On compensation, McNamara said the PUC uses adjustable "siting" and "credit" levers and issues an order every two years that sets net‑metering compensation levels for new projects. Those levers have generally been used to lower compensation for new projects in recent years. He described the policy tradeoffs: if a utility can procure in‑state solar for roughly $0.08–$0.09 per kilowatt-hour through competitive procurements, should utilities pay higher compensation for exported net‑metered energy from small rooftop systems? He also said most net‑metering projects transfer their renewable energy credits (RECs) to utilities (which allows that output to count toward RES obligations), and that historically customers who retained RECs did not get that credit toward RES.

Grid integration and cost‑allocation

When asked about distribution and substation limits, McNamara described the longstanding cost‑causation rule used in Vermont: the connecting generator generally bears the interconnection upgrade costs when a new distributed resource triggers a need for line, transformer or substation upgrades. Representative Scott Campbell asked, "The last person in pays the full freight?" McNamara affirmed that, describing an example where a single new generator could push a line or substation beyond capacity and thereby require upgrades that the new interconnection would fund. He cautioned that coordination between distribution utilities and VELCO (the statewide transmission owner) is important because distribution approvals do not always reveal downstream transmission constraints.

Other points and committee questions

McNamara said the standard-offer program has produced mostly solar projects (about 95 percent of standard-offer capacity) with a few farm methane, hydro and small wind projects, and he estimated farm methane installations numbered under a dozen. He noted practical size thresholds (small wind often defined under 50 kilowatts) and the policy goal in earlier law to reserve some capacity for technological diversity (wind, biomass, methane, hydro) rather than letting solar dominate every procurement.

He said projects that fail to meet Section 248 interconnection or siting milestones can be removed from the standard-offer queue and that the PUC granted multiple milestone extensions during COVID and following the bankruptcy of iSun (a parent firm associated with SunCommon), which disrupted several projects.

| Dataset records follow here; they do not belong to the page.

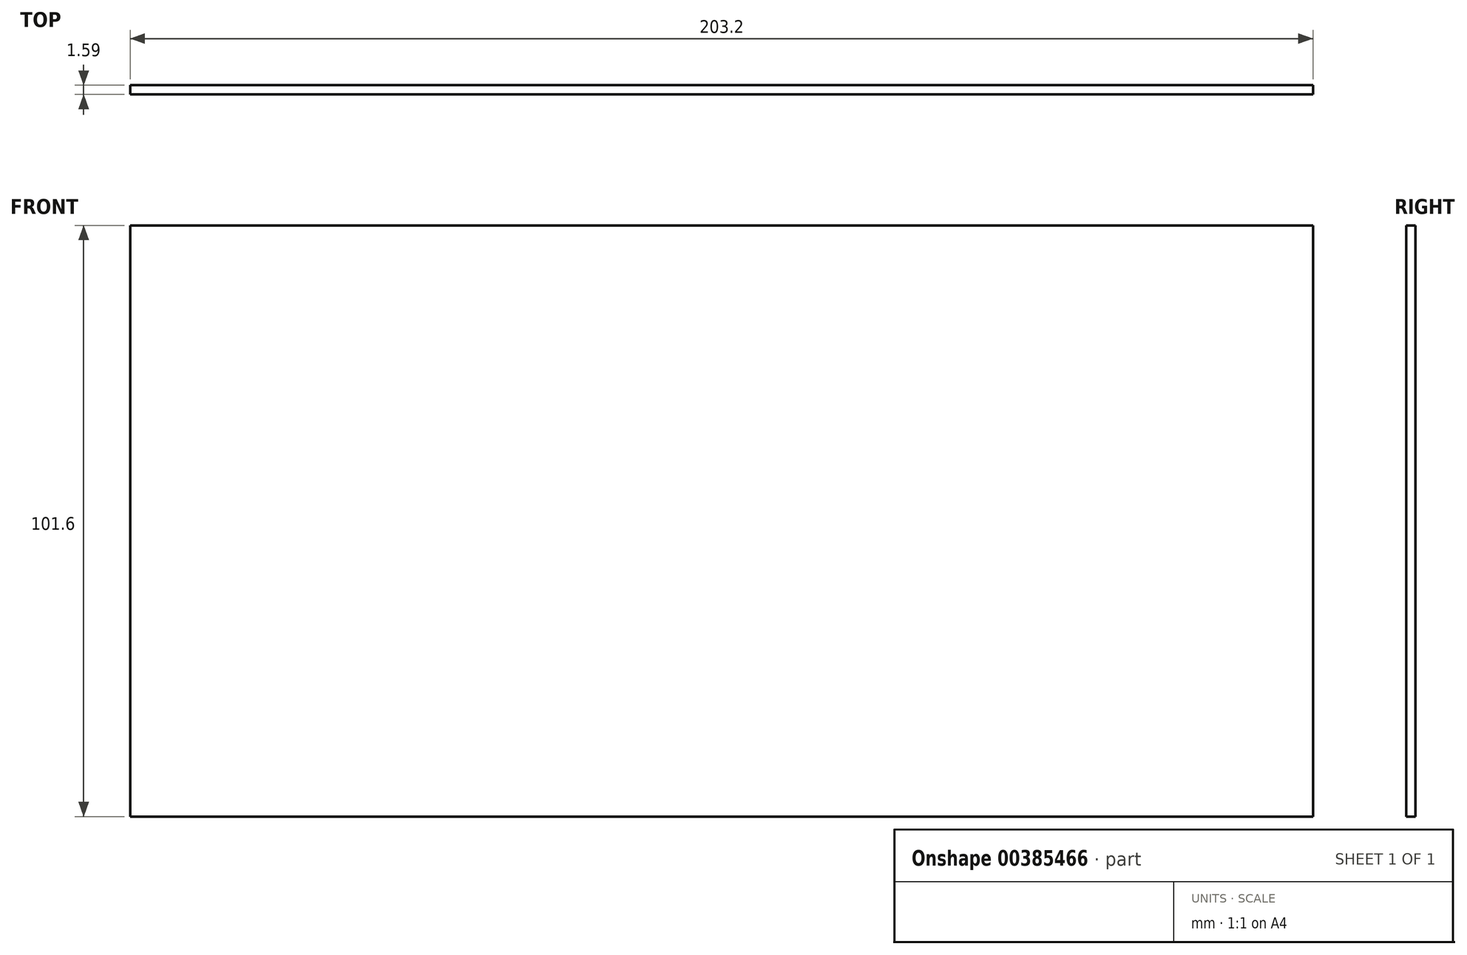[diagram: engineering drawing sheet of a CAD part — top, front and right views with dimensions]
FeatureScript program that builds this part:
annotation { "Feature Type Name" : "Feature", "Feature Type Description" : "" }
export const myFeature = defineFeature(function(context is Context, id is Id, definition is map)
    precondition{}
    {
        {
            var Q0;
            Q0=qCreatedBy(makeId("Front.planeOp"),FACE);
            var sketch = newSketch(context, id + "F0", { "sketchPlane" : qUnion([Q0])});
            skLineSegment(sketch, "E0.bottom", {"start": v(101.6, 50.8) * mm, "end": v(-101.6, 50.8) * mm});
            skLineSegment(sketch, "E0.top", {"start": v(101.6, -50.8) * mm, "end": v(-101.6, -50.8) * mm});
            skLineSegment(sketch, "E0.left", {"start": v(101.6, 50.8) * mm, "end": v(101.6, -50.8) * mm});
            skLineSegment(sketch, "E0.right", {"start": v(-101.6, 50.8) * mm, "end": v(-101.6, -50.8) * mm});
            skPoint(sketch, "E0.middle", {"position": v(0, 0) * mm});
            skSolve(sketch);
        }
        {
            var Q0;
            Q0=makeQuery(id+"F0.imprint","IMPRINT",FACE,{"disambiguationData":[TD([[makeQuery(id+"F0.imprint","IMPRINT",EDGE,{"derivedFrom":sQuery(id+"F0.wireOp",EDGE,"E0.bottom")}),1.0]])]});
            extrude(context, id + "F1", {"entities" : qUnion([Q0]), "depth" : 1.59 * mm});
        }
    });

McNamara emphasized that, from a greenhouse‑gas perspective, Vermont's electric sector is a small share of statewide emissions but is the enabling sector for decarbonizing transportation and heating. "If you want to reduce greenhouse gases, weatherize your house, put in heat pumps, do an EV," he said; he argued those measures often yield larger state‑level reductions than additional distributed solar alone given RES targets.

Ending

McNamara provided the committee with data sources and said he was available for follow-up conversations; the committee indicated interest in reconvening for further technical detail on interconnection, protective devices and how distribution and transmission planning interact with high levels of distributed generation.